Thirty-three Army soldiers were killed and about 100 wounded, while the natives lost more than 60 men. Blue Jacket and warriors retreated to Fort Miamis to gain British protection, but were refused.
For the next year, Wayne stayed at Fort Greene Ville, negotiating a treaty with the Indians, which was signed Aug. 3, 1795. The Treaty of Greenville opened western expansion to white settlers, but not all Indians agreed and fighting continued for another 20 years.
The Jay Treaty officially forced British troops to leave forts Miami, Detroit, Mackinac Island, Erie, Pennsylvania and all other posts in the U.S. territory in 1796.
"If it had not been for the U.S. victory at Fallen Timbers, Toledo, Cleveland, Detroit, Chicago and most of the Great Lakes ports might have been developed as Canadian cities," the battle account states.

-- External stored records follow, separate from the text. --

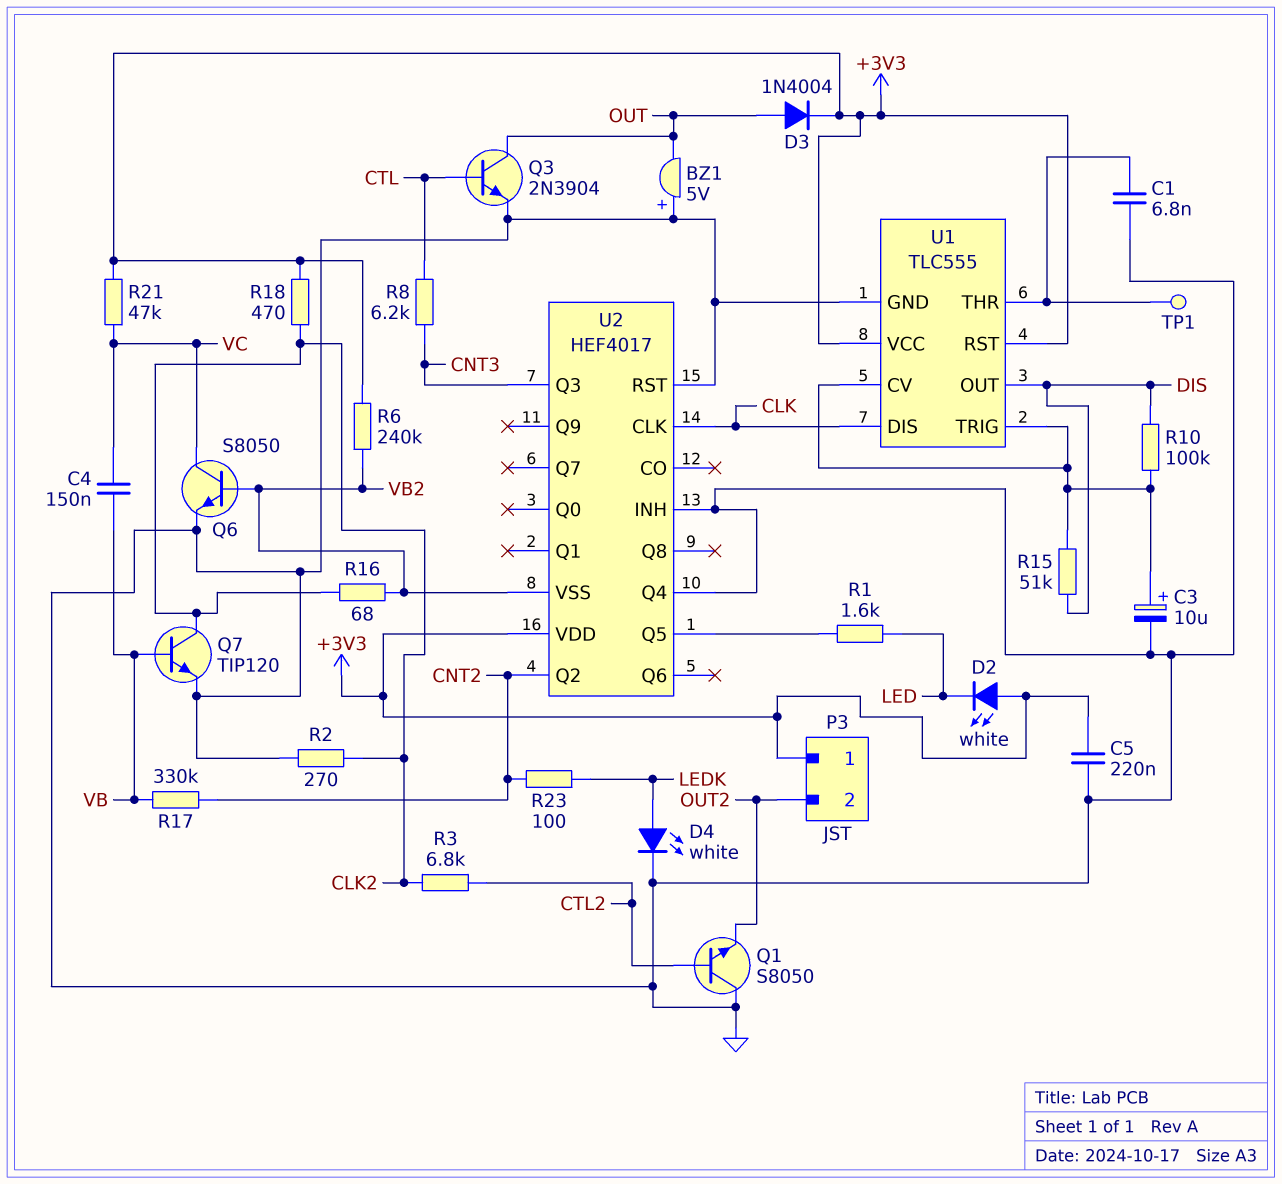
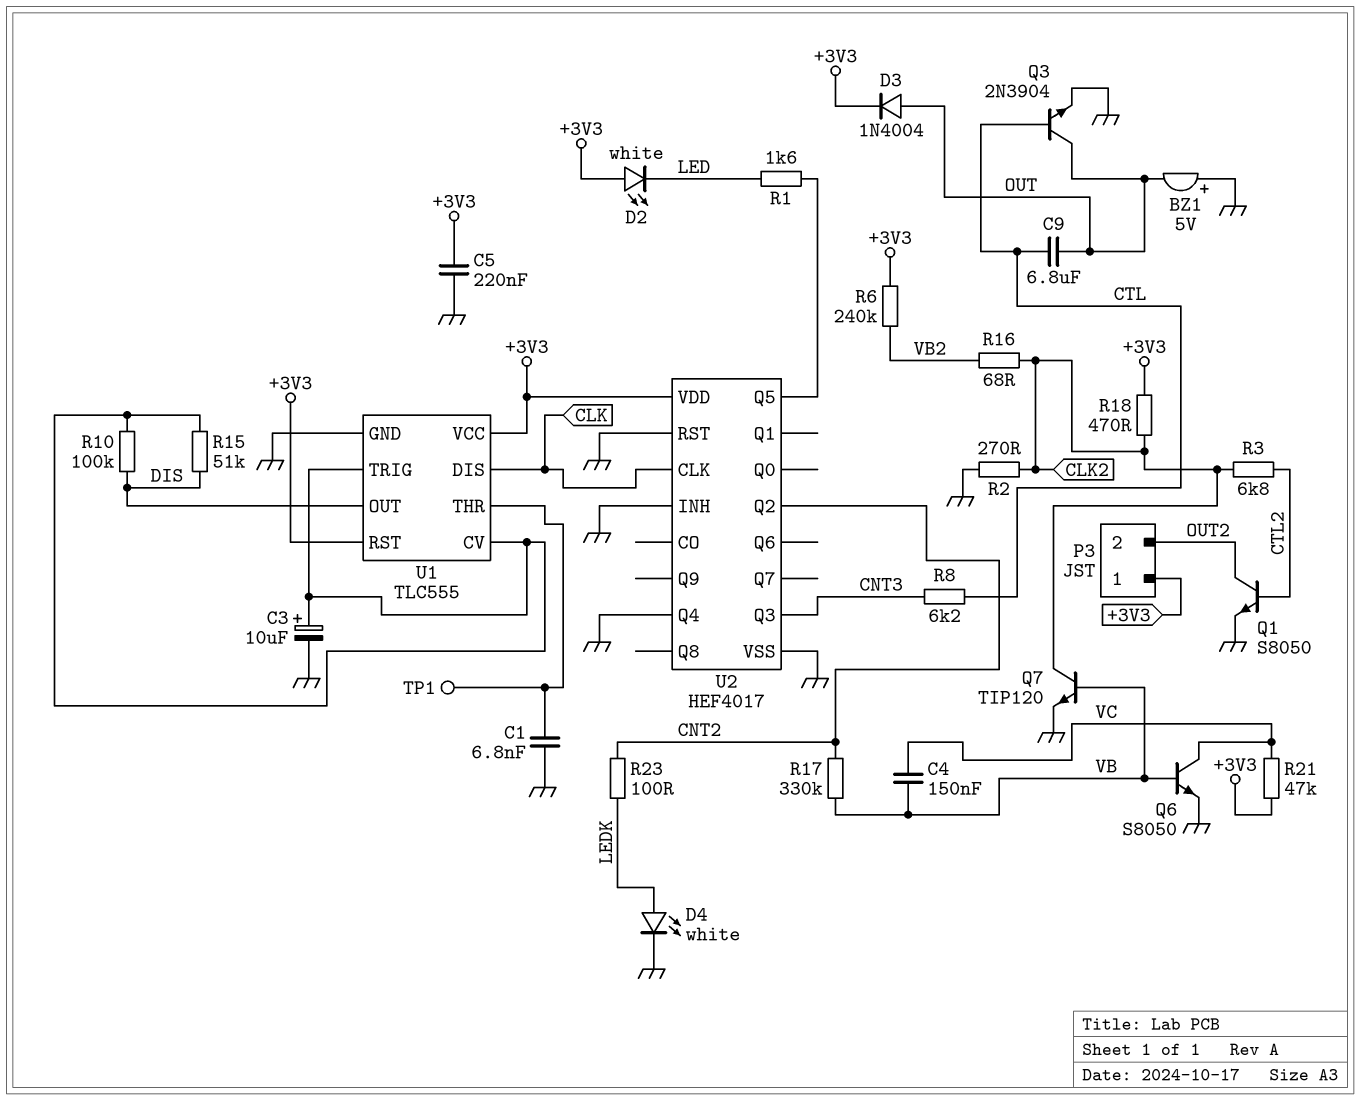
C9: none -> 6.8uF (CTL, OUT)
Q1: NPN S8050 (B CTL2, C GND, E OUT2) -> NPN S8050 (B CTL2, C OUT2, E GND)
Q6: NPN S8050 (B VB2, C VC, E GND) -> NPN S8050 (B VB, C VC, E GND)
U2 pin VSS: VB2 -> GND

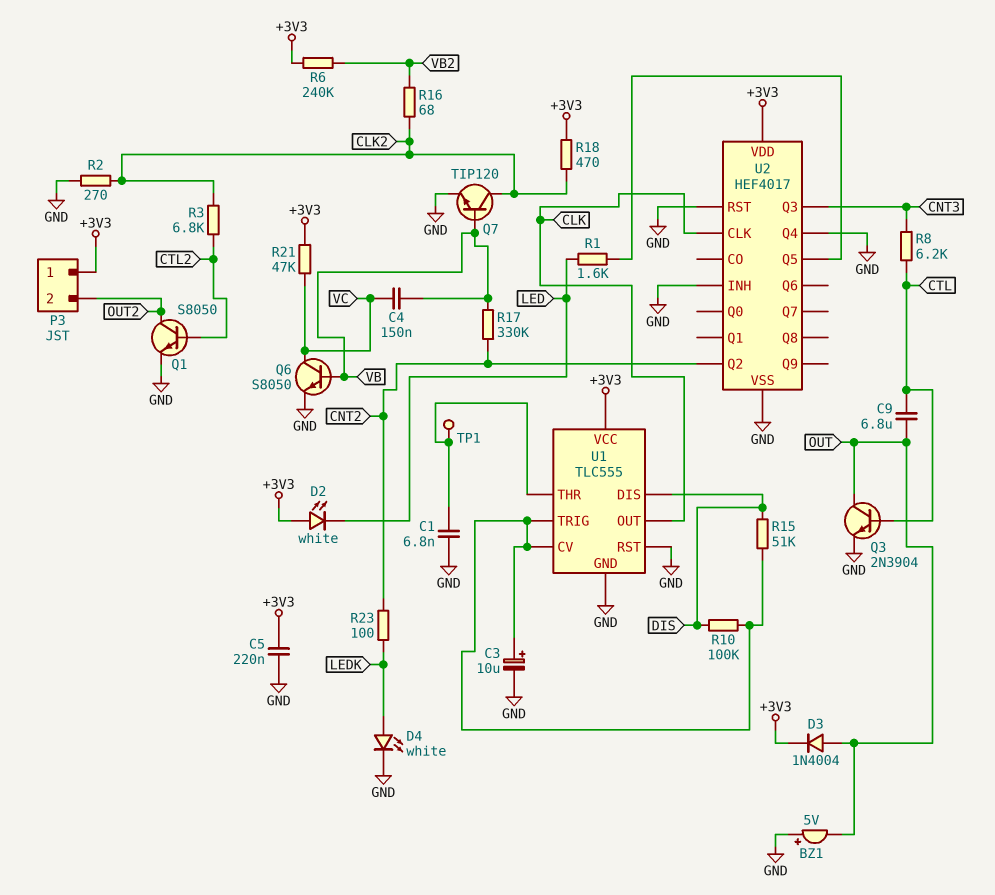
U1 pin DIS: CLK -> DIS
U1 pin OUT: DIS -> CLK
U1 pin RST: +3V3 -> GND

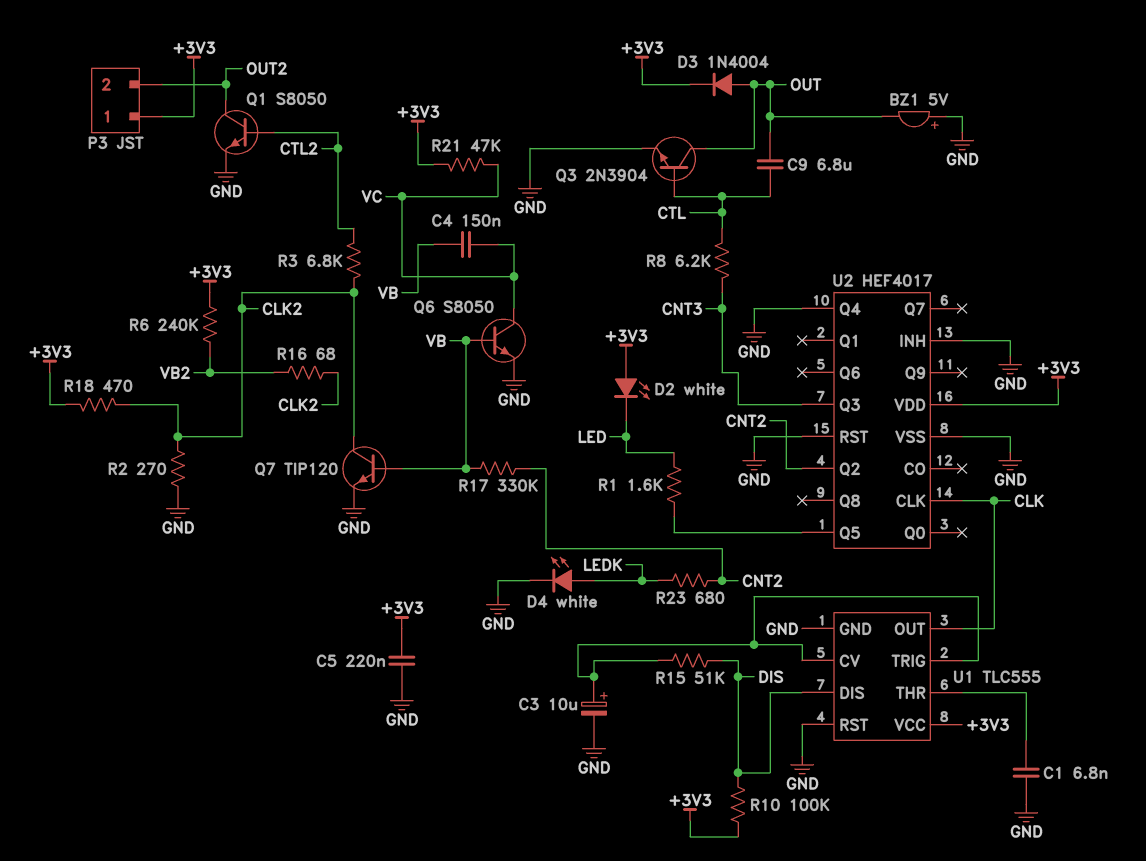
R10: 100k (DIS, U1/CV) -> 100k (+3V3, DIS)
R23: 100 (CNT2, LEDK) -> 680 (CNT2, LEDK)
TP1: test point (U1/THR) -> none

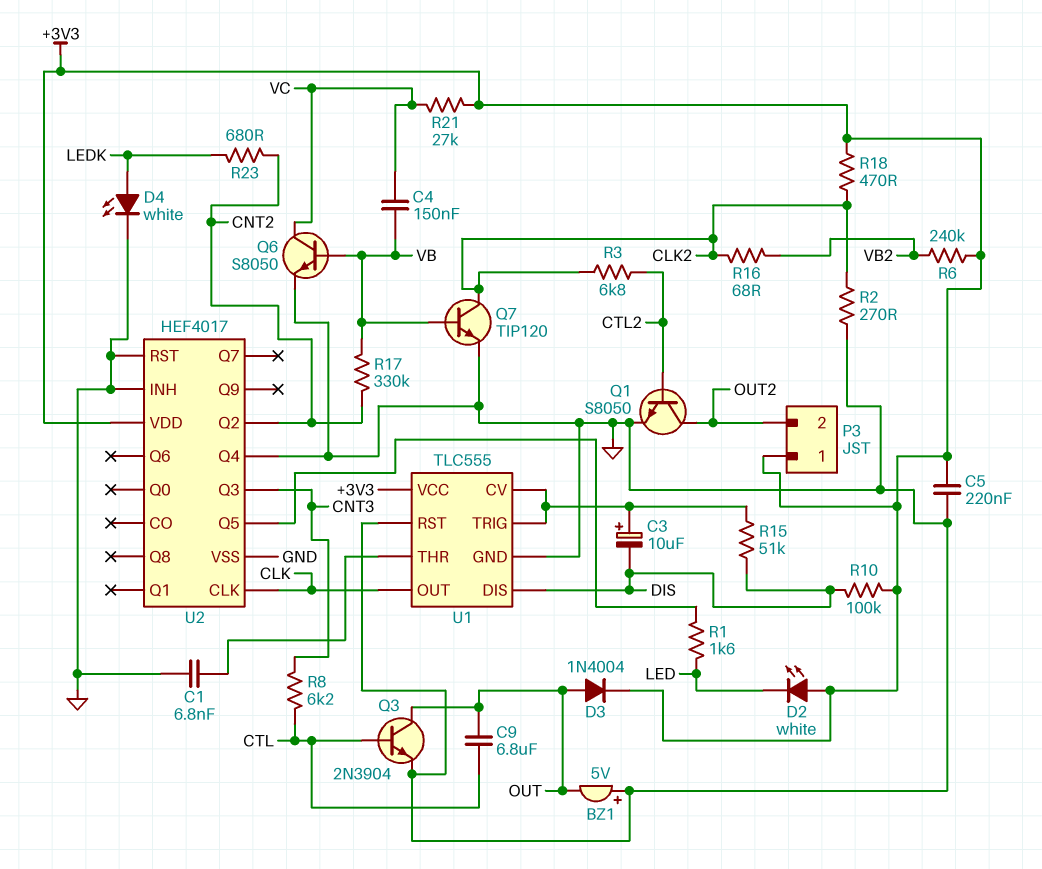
C3: 10uF (plus U1/CV, minus GND) -> 10uF (plus U1/CV, minus DIS)
R21: 47k (+3V3, VC) -> 27k (+3V3, VC)

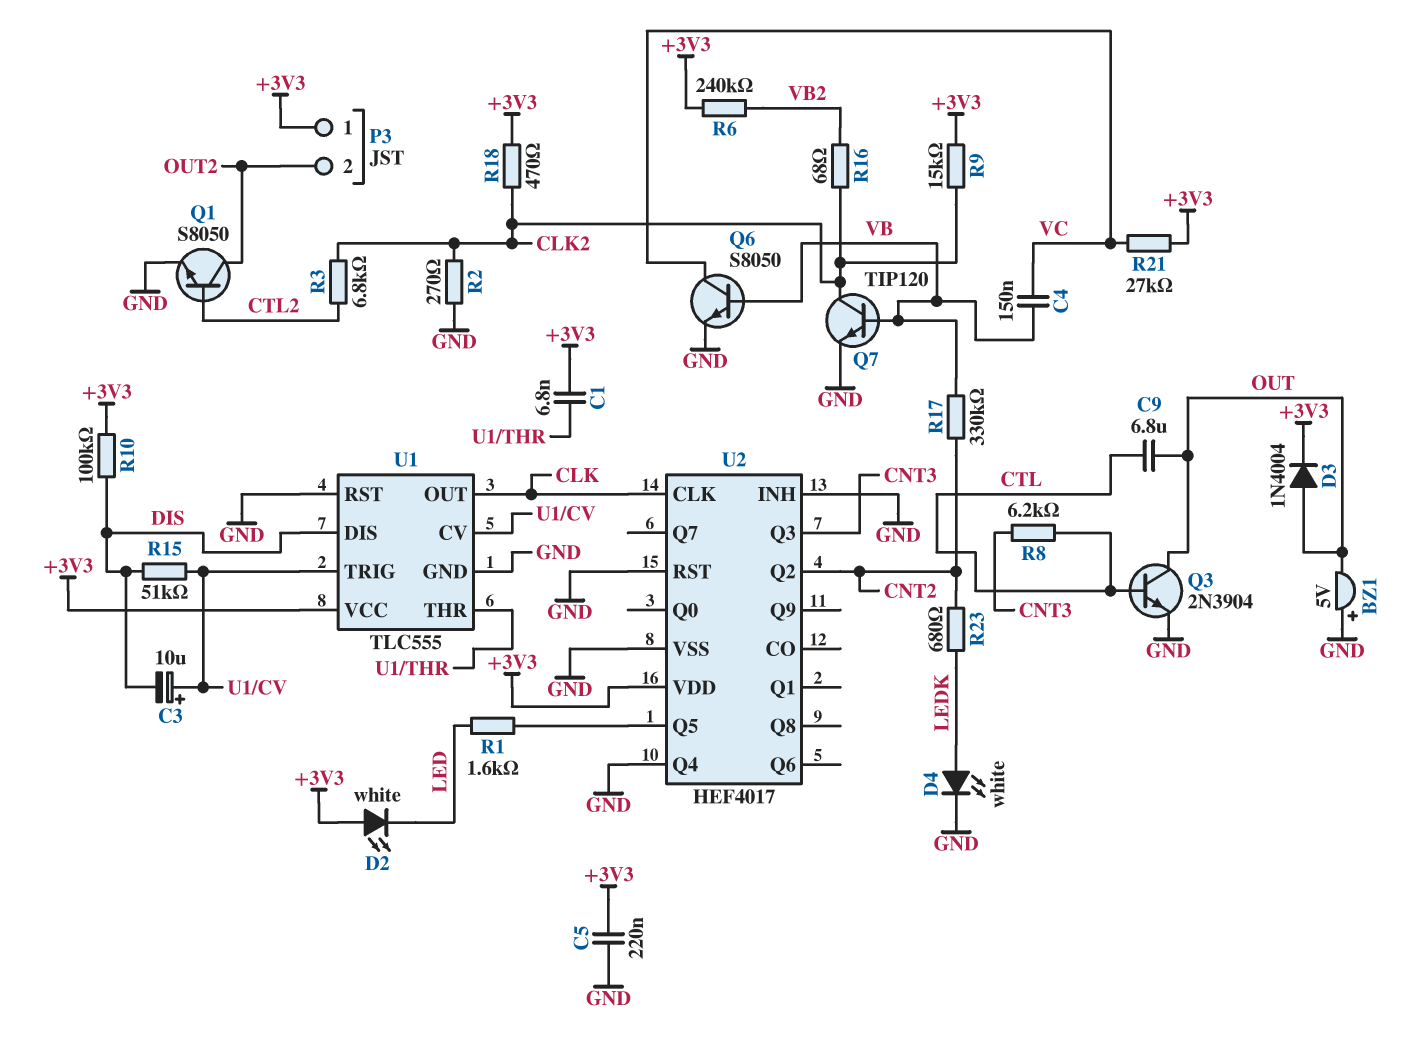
C1: 6.8nF (GND, U1/THR) -> 6.8nF (+3V3, U1/THR)
R9: none -> 15k (+3V3, CLK2)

It wasn't until 1995 that research by archeologist Michael Pratt identified the battlefield on property owned by the city of Toledo, rather than on another site where it had been believed to have taken place.
In 1998, the re-identified site was threatened with plans for commercial development. A coalition of federal, state and local entities stopped development plans, and the Fallen Timbers Preservation Commission led the way to making the site a national park. In 1999, Congress passed a law making Fallen Timbers Battlefield a national historic site.
Pratt's finding were documented in a report that includes photos, numerous materials describing the historic battle and "The Archaeology of the Fallen Timbers Battlefield," an educational video documenting the battle.